Setting Up vLLM with Qwen2.5-14B-Instruct on AWS

This guide walks through the process of setting up and running the Qwen2.5-14B-Instruct model using vLLM on AWS EC2 instances, with solutions for common storage and configuration issues.

Prerequisites

AWS EC2 instance with NVIDIA GPU (recommended: g4dn.xlarge or higher)
NVIDIA drivers installed
Docker and NVIDIA Container Toolkit installed
At least 100GB of storage space (preferably more)

Hugging Face Login (Required for Private or Large Model Downloads)

Before running vLLM with Hugging Face models, log in to the Hugging Face CLI to provide your access token. This is required for downloading most large models (including Qwen2.5-14B-Instruct) and for accessing private models.

Install the Hugging Face CLI (if not already):
```
pip install --upgrade huggingface_hub
```
Log in to Hugging Face:
```
huggingface-cli login
```
- Paste your access token when prompted.
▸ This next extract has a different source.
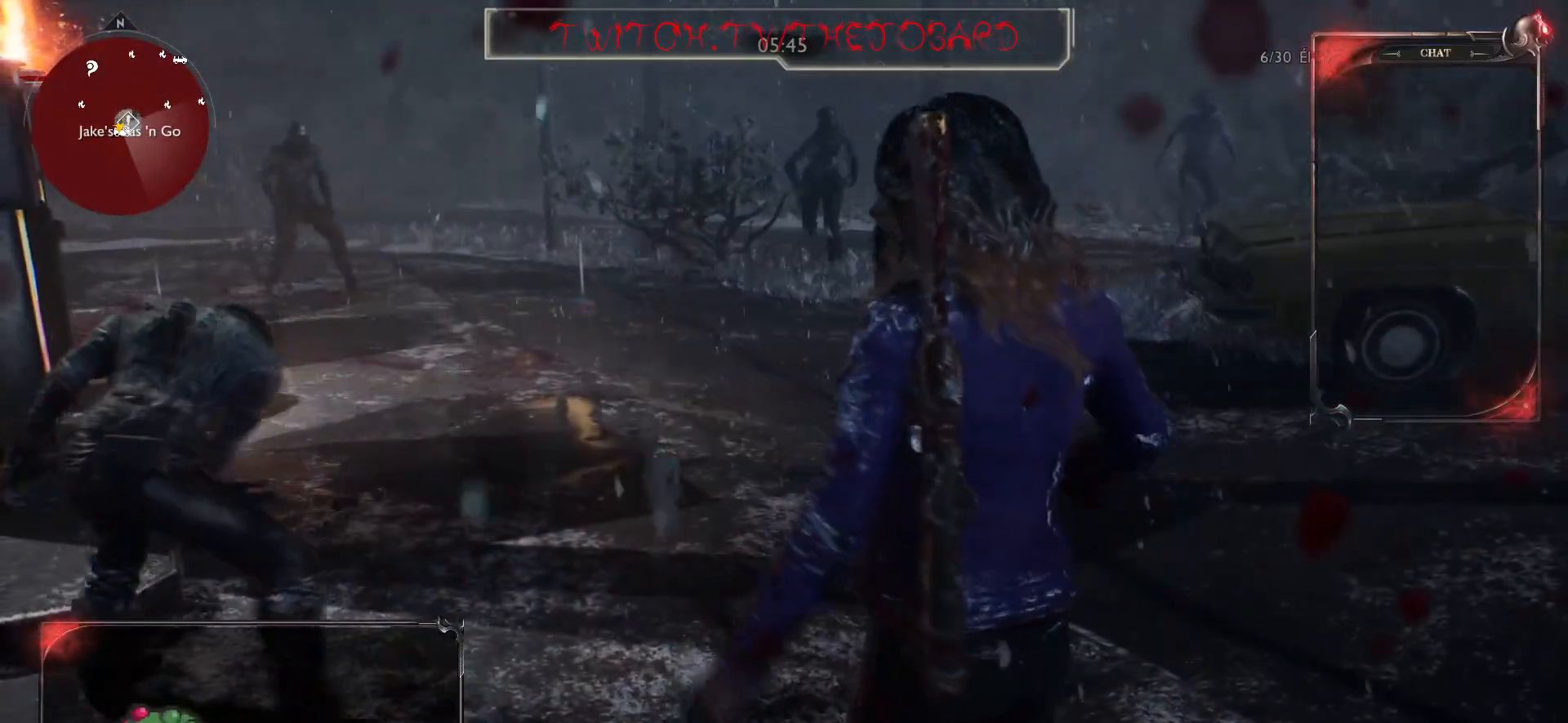
{"keys": [], "mouse": ["right"], "events": [[67, "s", "up"], [233, "z", "down"], [467, "z", "up"]]}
You can get your token from https://huggingface.co/settings/tokens
(Optional) Set the token as an environment variable for Docker:
```
export HUGGING_FACE_HUB_TOKEN=your_token_here
```
- This allows Docker containers to access the token for model downloads.

Initial Setup

1. Create EC2 Instance

Use an AWS Deep Learning AMI (DLAMI) with GPU support to simplify driver installation:

# Example instance types
# g4dn.xlarge - 1 GPU, 4 vCPUs, 16 GB RAM
# g4dn.2xlarge - 1 GPU, 8 vCPUs, 32 GB RAM
# g5.xlarge - 1 GPU, 4 vCPUs, 16 GB RAM

Attach a large EBS volume (300GB recommended) to your instance.

1. Configure Docker for NVIDIA Support

Ensure Docker and NVIDIA Container Toolkit are properly installed:

# Check NVIDIA drivers
nvidia-smi

# Check Docker installation
docker --version

# Check NVIDIA Docker integration
docker run --rm --gpus all nvidia/cuda:11.0-base nvidia-smi

2. Setup docker

./setup_docker.sh

3. Verify Docker Storage Location (optional)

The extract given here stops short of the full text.